Schema migrations require care. Adding a constraint to an existing column on a table with millions of rows is not instantaneous. It requires a table scan to validate existing data. On large tables, it requires careful use of NOT VALID followed by a separate validation step, and possibly a maintenance window. Application code can be deployed with a feature flag. Schema changes require planning.

-- Adding a constraint to a large table safely
-- Step 1: Add not-valid (doesn't scan existing rows, fast)
ALTER TABLE orders
    ADD CONSTRAINT orders_total_positive
    CHECK (total >= 0)
    NOT VALID;

-- Step 2: Validate separately (can be done without locking)
ALTER TABLE orders
    VALIDATE CONSTRAINT orders_total_positive;

Logic in the database is harder to test in isolation. You can unit test application code without a database. Testing check constraints and triggers requires a database. This is a real cost, and it means that database logic needs a different testing strategy — typically integration tests against a real database, which are slower than unit tests.

Portability is real for some teams. If you genuinely need to support multiple database backends, putting logic in database-specific features (PostgreSQL triggers, generated columns, specific constraint syntax) creates coupling. This is a real constraint for library authors and for some enterprise products. For the vast majority of applications that will run on one database for their entire lifetime, it’s a theoretical concern that shouldn’t drive architectural decisions.

These costs are real. They’re also manageable. And they’re substantially smaller than the cost of corrupt data, debugging production incidents without trustworthy data, and rebuilding mental models of systems where the invariants are distributed across six services and an application layer.

What I actually do

Concretely, here’s how I think about the division between database and application now:

Database owns: nullability, foreign key relationships, value constraints (valid statuses, positive amounts, valid ranges), uniqueness, default values for audit columns, referential integrity, and any invariant that must hold regardless of which code path touches the data.
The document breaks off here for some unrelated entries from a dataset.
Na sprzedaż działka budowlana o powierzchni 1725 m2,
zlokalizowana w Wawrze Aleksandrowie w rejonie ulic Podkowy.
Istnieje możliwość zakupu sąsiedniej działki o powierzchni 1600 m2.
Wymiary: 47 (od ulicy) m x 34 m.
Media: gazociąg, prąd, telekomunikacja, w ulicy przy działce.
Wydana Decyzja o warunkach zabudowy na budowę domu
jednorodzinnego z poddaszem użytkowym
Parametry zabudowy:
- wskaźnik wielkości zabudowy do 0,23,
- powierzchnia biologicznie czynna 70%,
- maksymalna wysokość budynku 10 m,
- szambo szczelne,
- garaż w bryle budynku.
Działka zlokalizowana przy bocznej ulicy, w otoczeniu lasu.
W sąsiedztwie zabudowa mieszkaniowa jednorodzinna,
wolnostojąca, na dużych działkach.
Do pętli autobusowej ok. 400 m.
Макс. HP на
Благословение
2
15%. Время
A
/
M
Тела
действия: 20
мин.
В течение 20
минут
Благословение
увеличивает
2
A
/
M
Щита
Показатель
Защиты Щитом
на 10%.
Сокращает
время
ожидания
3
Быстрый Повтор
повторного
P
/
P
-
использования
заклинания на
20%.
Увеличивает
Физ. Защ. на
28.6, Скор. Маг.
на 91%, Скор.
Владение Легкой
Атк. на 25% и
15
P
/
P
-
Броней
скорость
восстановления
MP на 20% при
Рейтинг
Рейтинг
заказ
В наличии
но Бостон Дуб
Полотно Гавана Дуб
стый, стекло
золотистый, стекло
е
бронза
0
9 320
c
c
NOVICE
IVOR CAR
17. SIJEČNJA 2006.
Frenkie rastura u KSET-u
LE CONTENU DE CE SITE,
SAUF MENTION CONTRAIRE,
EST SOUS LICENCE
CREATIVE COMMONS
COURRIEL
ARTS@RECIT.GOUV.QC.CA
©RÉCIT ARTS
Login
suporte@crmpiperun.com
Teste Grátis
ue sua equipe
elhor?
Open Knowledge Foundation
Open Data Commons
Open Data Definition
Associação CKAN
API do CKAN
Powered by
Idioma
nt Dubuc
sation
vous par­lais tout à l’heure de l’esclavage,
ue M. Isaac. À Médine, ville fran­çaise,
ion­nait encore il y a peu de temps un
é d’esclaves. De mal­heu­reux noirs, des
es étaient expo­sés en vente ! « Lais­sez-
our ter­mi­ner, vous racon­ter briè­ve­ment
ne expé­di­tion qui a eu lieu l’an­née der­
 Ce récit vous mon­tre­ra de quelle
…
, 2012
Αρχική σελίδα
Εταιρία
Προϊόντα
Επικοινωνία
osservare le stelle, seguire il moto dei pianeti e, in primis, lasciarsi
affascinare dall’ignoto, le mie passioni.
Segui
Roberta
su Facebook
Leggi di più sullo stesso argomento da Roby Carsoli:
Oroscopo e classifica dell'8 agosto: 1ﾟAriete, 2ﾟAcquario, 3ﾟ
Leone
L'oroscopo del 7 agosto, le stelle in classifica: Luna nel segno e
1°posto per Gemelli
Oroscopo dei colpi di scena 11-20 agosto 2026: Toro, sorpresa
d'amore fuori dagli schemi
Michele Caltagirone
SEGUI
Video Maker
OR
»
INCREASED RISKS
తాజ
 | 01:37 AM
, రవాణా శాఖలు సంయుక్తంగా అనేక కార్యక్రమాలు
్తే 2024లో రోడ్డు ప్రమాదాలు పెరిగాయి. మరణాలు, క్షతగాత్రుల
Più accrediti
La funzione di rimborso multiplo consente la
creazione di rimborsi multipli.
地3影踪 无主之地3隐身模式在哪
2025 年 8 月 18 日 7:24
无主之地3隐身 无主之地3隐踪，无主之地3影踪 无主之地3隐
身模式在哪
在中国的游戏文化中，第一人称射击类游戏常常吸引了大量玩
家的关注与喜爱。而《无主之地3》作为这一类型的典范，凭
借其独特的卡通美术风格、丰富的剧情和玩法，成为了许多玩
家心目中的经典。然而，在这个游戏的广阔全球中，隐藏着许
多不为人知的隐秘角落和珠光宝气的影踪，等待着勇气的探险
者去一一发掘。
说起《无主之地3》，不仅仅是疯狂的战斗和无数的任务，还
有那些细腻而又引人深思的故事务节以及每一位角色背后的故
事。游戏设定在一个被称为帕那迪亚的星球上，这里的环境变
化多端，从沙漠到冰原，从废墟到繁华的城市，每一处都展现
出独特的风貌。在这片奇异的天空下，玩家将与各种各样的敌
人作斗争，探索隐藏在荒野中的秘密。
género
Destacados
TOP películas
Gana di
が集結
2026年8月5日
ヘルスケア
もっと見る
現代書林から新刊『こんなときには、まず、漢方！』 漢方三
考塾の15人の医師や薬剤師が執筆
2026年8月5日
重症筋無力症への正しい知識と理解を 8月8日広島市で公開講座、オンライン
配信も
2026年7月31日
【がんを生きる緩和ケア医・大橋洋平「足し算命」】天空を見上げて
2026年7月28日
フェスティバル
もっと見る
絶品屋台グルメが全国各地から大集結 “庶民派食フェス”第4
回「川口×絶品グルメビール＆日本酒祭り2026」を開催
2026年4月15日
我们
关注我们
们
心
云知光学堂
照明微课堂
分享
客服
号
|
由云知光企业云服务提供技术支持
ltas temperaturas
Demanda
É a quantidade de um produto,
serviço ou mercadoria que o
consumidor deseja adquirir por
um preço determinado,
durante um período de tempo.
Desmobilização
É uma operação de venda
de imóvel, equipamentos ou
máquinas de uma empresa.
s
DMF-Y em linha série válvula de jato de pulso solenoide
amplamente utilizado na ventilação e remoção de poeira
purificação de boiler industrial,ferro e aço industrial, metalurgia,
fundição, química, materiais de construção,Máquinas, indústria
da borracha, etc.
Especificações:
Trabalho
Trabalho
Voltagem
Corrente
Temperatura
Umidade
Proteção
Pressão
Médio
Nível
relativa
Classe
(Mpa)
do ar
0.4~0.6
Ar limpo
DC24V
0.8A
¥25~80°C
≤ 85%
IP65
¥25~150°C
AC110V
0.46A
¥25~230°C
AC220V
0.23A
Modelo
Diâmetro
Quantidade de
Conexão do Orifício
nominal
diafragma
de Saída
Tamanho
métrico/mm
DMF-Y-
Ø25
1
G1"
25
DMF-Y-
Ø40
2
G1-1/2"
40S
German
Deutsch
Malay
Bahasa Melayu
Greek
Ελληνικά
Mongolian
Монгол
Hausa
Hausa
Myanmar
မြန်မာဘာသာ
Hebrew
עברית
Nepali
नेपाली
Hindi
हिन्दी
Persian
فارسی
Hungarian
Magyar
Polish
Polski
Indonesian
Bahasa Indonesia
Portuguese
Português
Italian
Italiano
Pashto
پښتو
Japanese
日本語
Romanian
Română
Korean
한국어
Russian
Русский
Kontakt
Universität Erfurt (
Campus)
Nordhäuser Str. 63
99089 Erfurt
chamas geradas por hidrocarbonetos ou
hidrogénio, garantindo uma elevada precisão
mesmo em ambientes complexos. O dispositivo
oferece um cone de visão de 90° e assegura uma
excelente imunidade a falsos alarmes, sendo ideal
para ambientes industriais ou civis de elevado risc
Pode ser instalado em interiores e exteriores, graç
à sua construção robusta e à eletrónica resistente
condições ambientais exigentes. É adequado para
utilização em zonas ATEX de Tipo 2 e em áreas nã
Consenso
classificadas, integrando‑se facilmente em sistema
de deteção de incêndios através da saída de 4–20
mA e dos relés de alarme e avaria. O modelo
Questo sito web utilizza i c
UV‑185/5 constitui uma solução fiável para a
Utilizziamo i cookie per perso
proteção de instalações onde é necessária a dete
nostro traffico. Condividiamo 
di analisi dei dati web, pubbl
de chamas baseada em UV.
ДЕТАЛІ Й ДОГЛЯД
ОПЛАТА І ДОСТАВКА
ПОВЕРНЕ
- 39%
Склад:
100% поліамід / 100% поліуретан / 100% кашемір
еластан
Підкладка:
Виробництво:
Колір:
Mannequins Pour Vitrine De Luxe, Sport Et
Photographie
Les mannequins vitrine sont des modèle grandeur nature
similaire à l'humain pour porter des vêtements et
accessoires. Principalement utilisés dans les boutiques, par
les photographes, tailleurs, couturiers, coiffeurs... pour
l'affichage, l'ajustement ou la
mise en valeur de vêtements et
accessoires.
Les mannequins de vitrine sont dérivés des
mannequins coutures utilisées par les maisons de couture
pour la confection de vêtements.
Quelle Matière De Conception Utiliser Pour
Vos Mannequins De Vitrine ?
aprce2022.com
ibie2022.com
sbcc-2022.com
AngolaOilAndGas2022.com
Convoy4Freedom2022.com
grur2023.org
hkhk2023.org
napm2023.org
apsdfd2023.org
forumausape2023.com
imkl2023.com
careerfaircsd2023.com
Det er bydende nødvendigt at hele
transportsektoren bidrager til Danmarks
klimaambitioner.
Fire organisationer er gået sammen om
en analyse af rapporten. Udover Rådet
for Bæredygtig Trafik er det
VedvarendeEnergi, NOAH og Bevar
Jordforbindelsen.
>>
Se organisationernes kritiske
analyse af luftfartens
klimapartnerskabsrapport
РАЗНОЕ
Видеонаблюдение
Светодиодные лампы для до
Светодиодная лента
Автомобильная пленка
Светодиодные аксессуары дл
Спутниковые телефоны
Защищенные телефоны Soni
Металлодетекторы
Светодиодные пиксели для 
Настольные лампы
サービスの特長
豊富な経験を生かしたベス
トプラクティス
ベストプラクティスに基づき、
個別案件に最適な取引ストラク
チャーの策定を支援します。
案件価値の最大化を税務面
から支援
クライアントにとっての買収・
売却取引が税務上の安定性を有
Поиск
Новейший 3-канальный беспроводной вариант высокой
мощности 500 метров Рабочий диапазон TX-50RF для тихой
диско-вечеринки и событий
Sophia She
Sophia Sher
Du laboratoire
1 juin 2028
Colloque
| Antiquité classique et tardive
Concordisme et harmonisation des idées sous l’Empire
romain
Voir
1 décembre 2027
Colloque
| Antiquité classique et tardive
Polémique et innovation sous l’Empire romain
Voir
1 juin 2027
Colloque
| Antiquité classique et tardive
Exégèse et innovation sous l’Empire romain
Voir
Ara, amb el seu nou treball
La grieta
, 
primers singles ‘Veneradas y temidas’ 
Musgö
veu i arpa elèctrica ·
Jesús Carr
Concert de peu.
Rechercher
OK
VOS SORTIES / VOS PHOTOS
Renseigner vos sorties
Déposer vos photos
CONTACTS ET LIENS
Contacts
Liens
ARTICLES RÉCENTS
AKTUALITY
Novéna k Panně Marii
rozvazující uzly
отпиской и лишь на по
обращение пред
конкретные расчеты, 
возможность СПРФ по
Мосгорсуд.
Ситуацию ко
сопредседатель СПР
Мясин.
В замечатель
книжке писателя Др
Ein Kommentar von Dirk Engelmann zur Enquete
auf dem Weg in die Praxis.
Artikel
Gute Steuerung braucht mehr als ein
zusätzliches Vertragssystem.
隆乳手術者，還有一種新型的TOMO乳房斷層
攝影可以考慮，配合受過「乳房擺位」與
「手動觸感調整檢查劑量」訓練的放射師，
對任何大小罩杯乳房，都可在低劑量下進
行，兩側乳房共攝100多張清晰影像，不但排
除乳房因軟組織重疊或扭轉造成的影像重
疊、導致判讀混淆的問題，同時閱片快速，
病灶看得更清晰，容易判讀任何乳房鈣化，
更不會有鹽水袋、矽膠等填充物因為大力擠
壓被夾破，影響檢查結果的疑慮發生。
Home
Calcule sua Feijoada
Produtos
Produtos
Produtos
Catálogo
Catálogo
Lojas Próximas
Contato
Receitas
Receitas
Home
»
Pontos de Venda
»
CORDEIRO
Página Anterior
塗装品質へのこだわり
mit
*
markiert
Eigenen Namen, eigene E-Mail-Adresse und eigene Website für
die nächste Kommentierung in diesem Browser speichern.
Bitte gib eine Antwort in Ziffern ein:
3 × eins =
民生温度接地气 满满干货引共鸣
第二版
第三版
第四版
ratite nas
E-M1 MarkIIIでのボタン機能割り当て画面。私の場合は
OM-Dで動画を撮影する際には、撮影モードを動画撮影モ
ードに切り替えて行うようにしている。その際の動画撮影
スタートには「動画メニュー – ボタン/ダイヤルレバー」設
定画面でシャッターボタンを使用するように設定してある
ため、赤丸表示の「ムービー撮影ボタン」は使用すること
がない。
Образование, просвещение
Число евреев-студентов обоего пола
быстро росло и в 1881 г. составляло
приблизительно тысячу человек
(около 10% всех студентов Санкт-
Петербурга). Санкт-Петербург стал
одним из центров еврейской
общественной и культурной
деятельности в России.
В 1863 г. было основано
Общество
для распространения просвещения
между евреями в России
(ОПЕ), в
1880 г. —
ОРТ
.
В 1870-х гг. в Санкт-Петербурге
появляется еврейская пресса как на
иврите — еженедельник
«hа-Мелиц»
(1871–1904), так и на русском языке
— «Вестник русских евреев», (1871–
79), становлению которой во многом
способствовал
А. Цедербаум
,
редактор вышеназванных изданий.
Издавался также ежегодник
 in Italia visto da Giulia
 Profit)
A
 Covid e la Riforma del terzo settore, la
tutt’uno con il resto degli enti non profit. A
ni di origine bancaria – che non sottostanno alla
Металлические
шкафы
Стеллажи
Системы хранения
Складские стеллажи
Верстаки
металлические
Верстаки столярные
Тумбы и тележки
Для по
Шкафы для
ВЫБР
Application owns: complex business logic that requires external context the database doesn’t have, multi-step workflows that span multiple systems, formatting and presentation, and validation that requires calling external services (checking a credit card, validating an address).

The heuristic I use: if the invariant can be violated by any code that touches the database — including migration scripts, direct SQL, future services you haven’t written yet — it belongs in the database. If it can only be violated through the application layer and you’re confident all writes go through the application layer, it can live in the application.

In practice, more invariants than you’d expect meet the first criterion.

The systems that age well

I’ve seen enough production systems at enough different stages of their lifecycle to have a strong prior about which ones age well.

The ones that age well have databases that are opinionated. Not every table has twenty constraints, but the critical ones — the ones that represent business invariants that must always hold — are enforced at the database level. When a new developer joins and writes a new code path, the database catches their mistakes. When someone runs a migration script to fix something quickly, the database catches the cases that would produce bad data.

The ones that age poorly have databases that are compliant. They store whatever you send them. The invariants live in application code that has been through multiple refactors, maintained by teams that have turned over, in services that have multiplied. The data has accumulated inconsistencies that are expensive to audit and expensive to fix. Every query that needs to be trusted has to be accompanied by defensive checks because you can’t fully trust the data it’s operating on.

The database is not your enemy. It’s not a dumb storage layer you should insulate yourself from. It’s the most reliable component in your system — running on battle-tested code, built by people who have thought about data integrity for longer than most of us have been writing software.

Let it do its job. It’s very good at it.